By comparison, on OS X I get 0% packet loss and throughput in the region
of 2MB-3MB/s.
System information:
[george at aluminium ~]$ uname -a
Linux aluminium 3.5.1-1.fc17.x86_64 #1 SMP Thu Aug 9 17:50:43 UTC 2012
x86_64 x86_64 x86_64 GNU/Linux
[george at aluminium ~]$ lspci -vnn | grep 43 -A7
04:00.0 Network controller [0280]: Broadcom Corporation BCM4331
802.11a/b/g/n [14e4:4331] (rev 02)
Subsystem: Apple Computer Inc. Device [106b:00ef]
Flags: bus master, fast devsel, latency 0, IRQ 17
Memory at c1900000 (64-bit, non-prefetchable) [size=16K]
Capabilities: <access denied>
Kernel driver in use: bcma-pci-bridge
In dmesg the relevant messages seem to be:
[ 3062.855352] wlan0: authenticate with d8:c7:c8:eb:08:20
[ 3062.865459] wlan0: direct probe to d8:c7:c8:eb:08:20 (try 1/3)
[ 3063.065716] wlan0: direct probe to d8:c7:c8:eb:08:20 (try 2/3)
[ 3063.266339] wlan0: direct probe to d8:c7:c8:eb:08:20 (try 3/3)
[ 3063.466953] wlan0: authentication with d8:c7:c8:eb:08:20 timed out
[ 3063.707190] wlan0: authenticate with d8:c7:c8:eb:0a:40
[ 3063.716868] wlan0: direct probe to d8:c7:c8:eb:0a:40 (try 1/3)
[ 3063.917113] wlan0: direct probe to d8:c7:c8:eb:0a:40 (try 2/3)
[ 3064.117756] wlan0: direct probe to d8:c7:c8:eb:0a:40 (try 3/3)
[ 3064.318329] wlan0: authentication with d8:c7:c8:eb:0a:40 timed out
[ 3064.563442] wlan0: authenticate with d8:c7:c8:eb:06:e0
[ 3064.563696] wlan0: send auth to d8:c7:c8:eb:06:e0 (try 1/3)
[ 3064.763538] wlan0: send auth to d8:c7:c8:eb:06:e0 (try 2/3)
[ 3064.771511] wlan0: authenticated
[ 3064.772525] wlan0: associate with d8:c7:c8:eb:06:e0 (try 1/3)
[ 3064.782600] wlan0: RX AssocResp from d8:c7:c8:eb:06:e0 (capab=0x431
status=0 aid=7)
[ 3064.782775] wlan0: associated
[ 3107.530689] ieee80211 phy0: wlan0: No probe response from AP
d8:c7:c8:eb:06:e0 after 500ms, disconnecting.
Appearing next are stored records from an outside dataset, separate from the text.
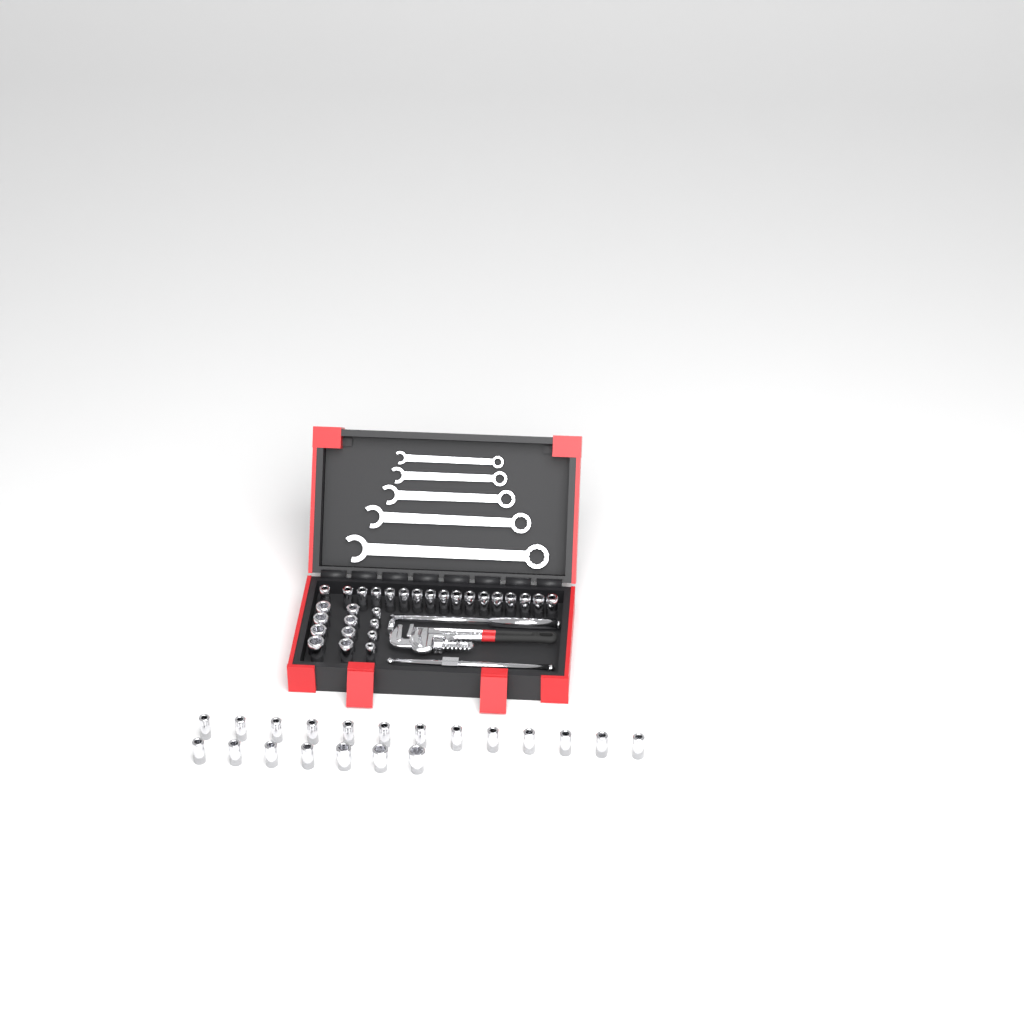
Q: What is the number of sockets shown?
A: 49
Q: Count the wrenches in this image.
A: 5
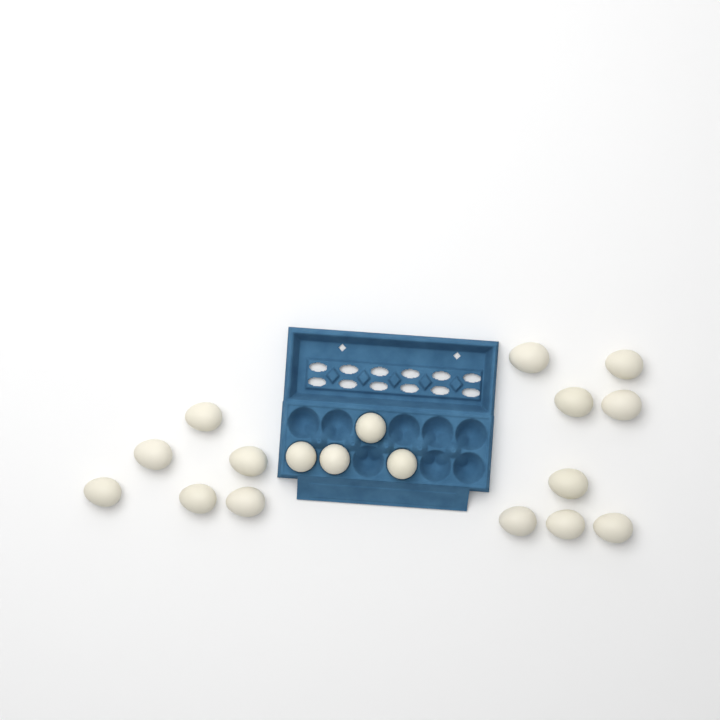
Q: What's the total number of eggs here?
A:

[ 3107.552816] cfg80211: Calling CRDA to update world regulatory domain
[ 3107.555845] cfg80211: World regulatory domain updated:
[ 3107.555850] cfg80211: (start_freq - end_freq @ bandwidth),
(max_antenna_gain, max_eirp)
[ 3107.555854] cfg80211: (2402000 KHz - 2472000 KHz @ 40000 KHz), (300
mBi, 2000 mBm)
[ 3107.555856] cfg80211: (2457000 KHz - 2482000 KHz @ 20000 KHz), (300
mBi, 2000 mBm)
[ 3107.555858] cfg80211: (2474000 KHz - 2494000 KHz @ 20000 KHz), (300
mBi, 2000 mBm)
[ 3107.555860] cfg80211: (5170000 KHz - 5250000 KHz @ 40000 KHz), (300
mBi, 2000 mBm)
[ 3107.555863] cfg80211: (5735000 KHz - 5835000 KHz @ 40000 KHz), (300
mBi, 2000 mBm)
[ 3107.556124] cfg80211: Calling CRDA for country: CA
[ 3107.559776] cfg80211: Regulatory domain changed to country: CA
[ 3107.559781] cfg80211: (start_freq - end_freq @ bandwidth),
(max_antenna_gain, max_eirp)
[ 3107.559786] cfg80211: (2402000 KHz - 2472000 KHz @ 40000 KHz), (300
mBi, 2700 mBm)
[ 3107.559790] cfg80211: (5170000 KHz - 5250000 KHz @ 40000 KHz), (300
mBi, 1700 mBm)
[ 3107.559794] cfg80211: (5250000 KHz - 5330000 KHz @ 40000 KHz), (300
mBi, 2000 mBm)
[ 3107.559798] cfg80211: (5490000 KHz - 5710000 KHz @ 40000 KHz), (300
mBi, 2000 mBm)
[ 3107.559801] cfg80211: (5735000 KHz - 5835000 KHz @ 40000 KHz), (300
mBi, 3000 mBm)
I'm loading the b43 module with the following parameters:
options b43 nohwcrypt=1 qos=0 hwpctl=1
I've also tried it with hwpctl=0 to no avail.
Can anyone suggest what may be going on here?